Встречная маршрутка тронулась. В город. А мы? Почему так долго? Всё, поехали.
Мимо проплыл прицеп фуры, её заляпанный грязью кузов и свёрнутая в кювет тупорылая кабина с распахнутой настежь дверью. Оттуда свесился, держась одной рукой за дверь, мордатый небритый водила, ражий, расхристанный, с агрессивно выставленной челюстью: «Чего?! Ну чего вам ещё?!»
«Ты отказала мне два раза, не хочу, сказала ты…»
Я мельком глянула на Яшу. Не спит, но и не здесь.
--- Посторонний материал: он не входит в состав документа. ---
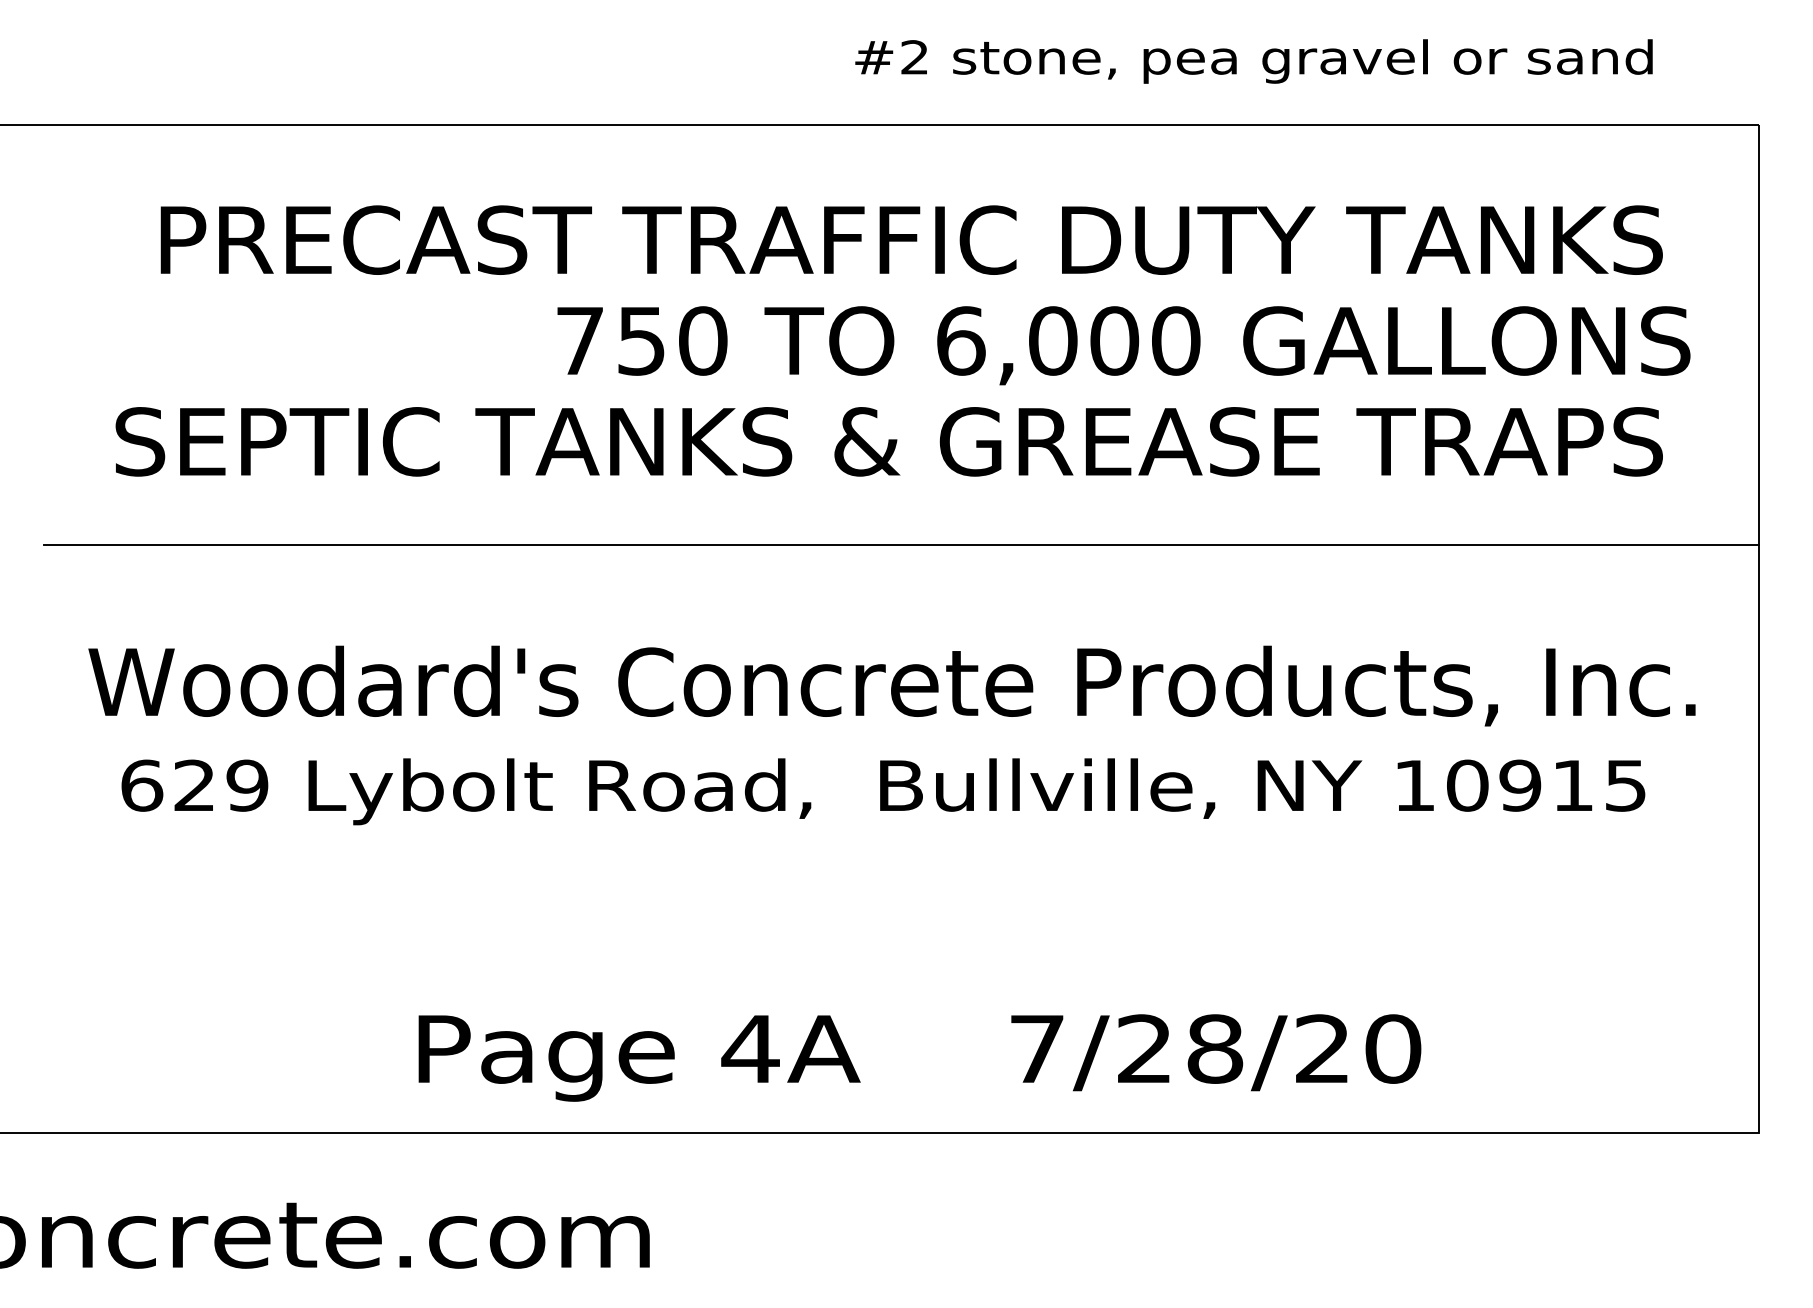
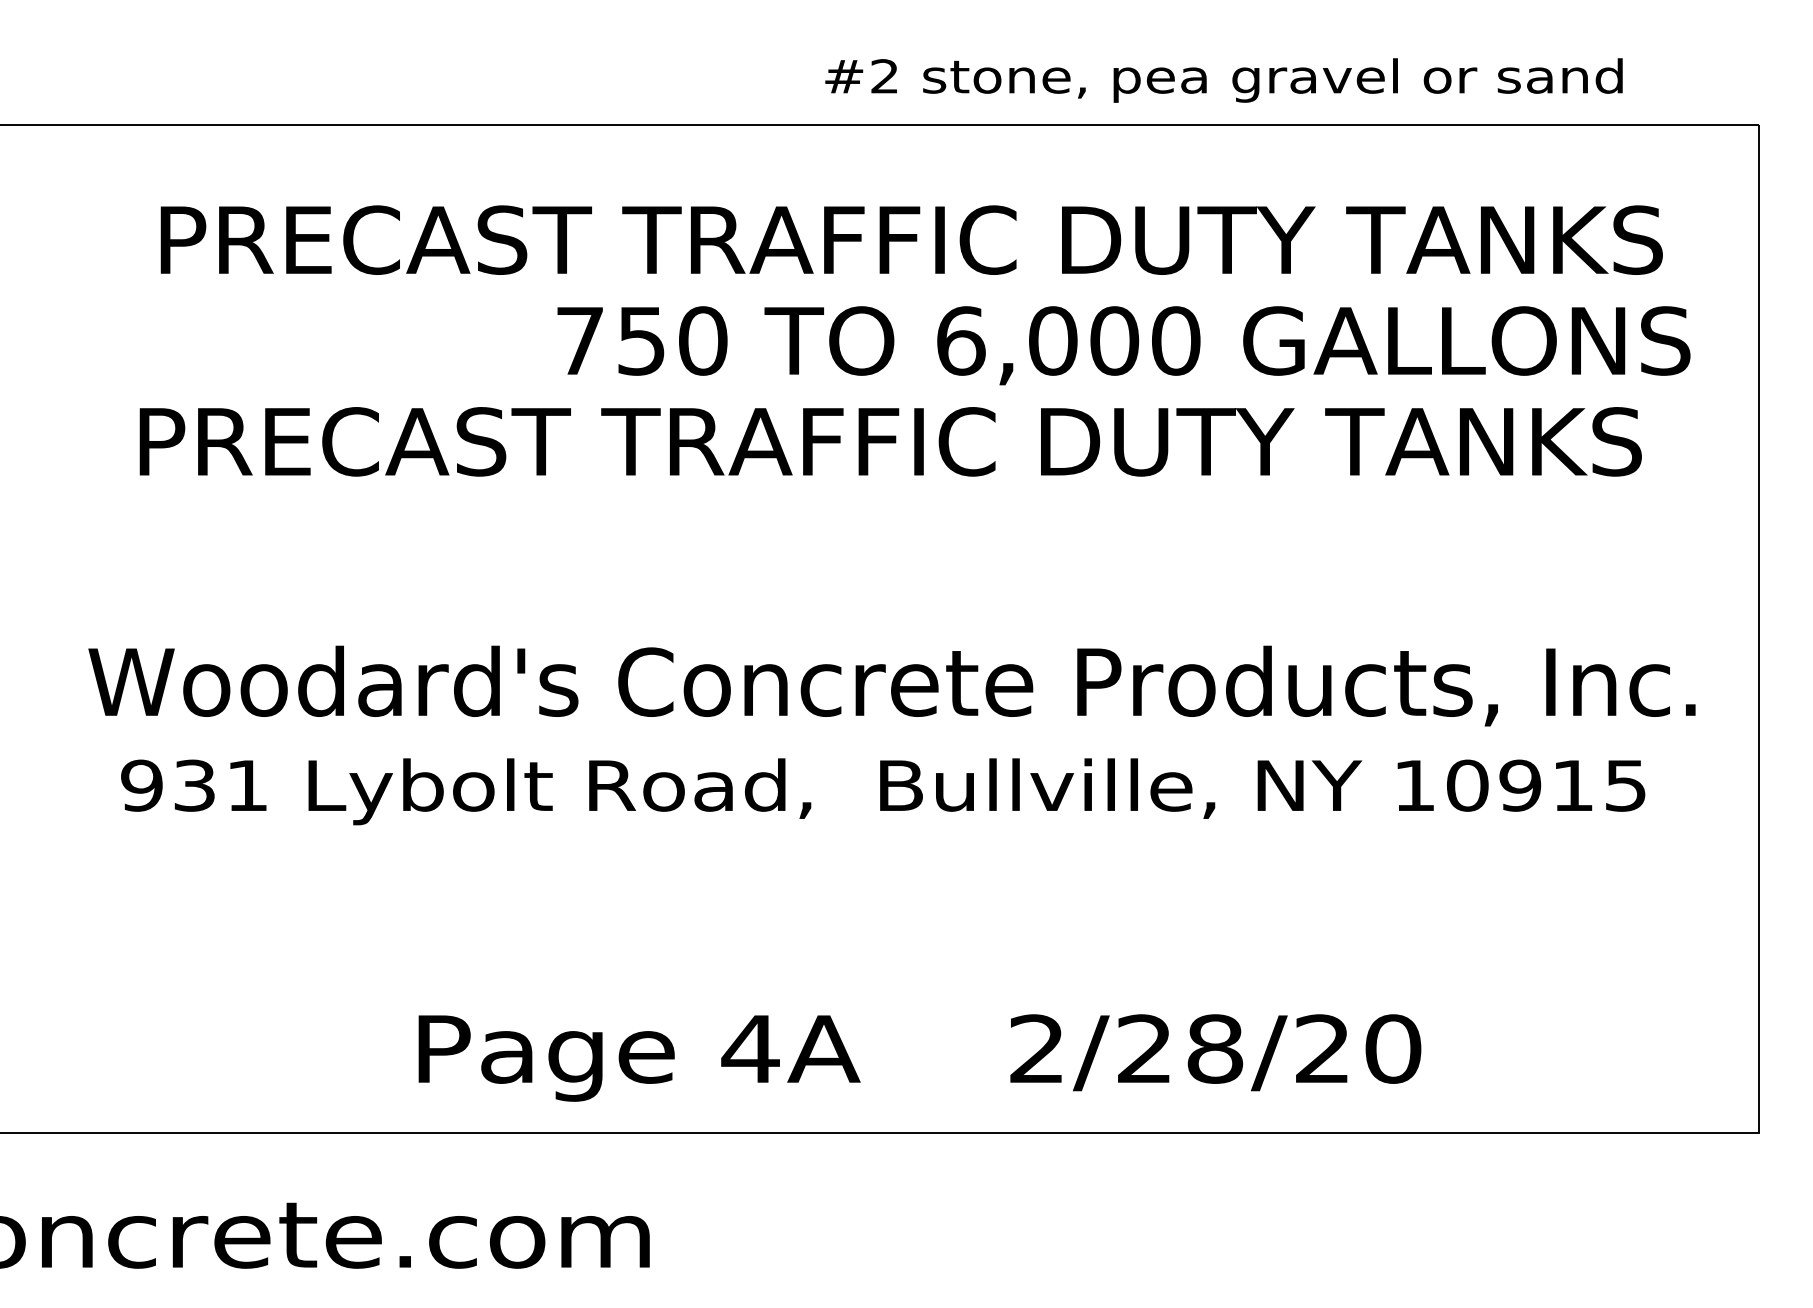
text at (1253, 61) position: (1253, 61) -> (1223, 80)
text at (888, 441): SEPTIC TANKS & GREASE TRAPS -> PRECAST TRAFFIC DUTY TANKS
line at (901, 544): present -> none
text at (194, 785): 629 -> 931
text at (1036, 1048): 7/28/20 -> 2/28/20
«…вот такая вот зараза девушка моей мечты», – надрывалось радио. Ночь у них на дворе, пёс у них в конуре, а птичка, сами понимаете, кричит кукаре. Птичка-кукарейка. Русское радио. Что у маршрутчиков, что у таксёров, что у нашего шаттлобомбилы – у всех. А вид какой на себя напустил! Когда Яша на стоянке к нему в стёклышко ногтем: стук-стук. Надменный такой выглянул, щёки шире плеч: «Трансфер? А вы кто?» Яша ему:
– Кохановский, два человека. Посмотрите в списке.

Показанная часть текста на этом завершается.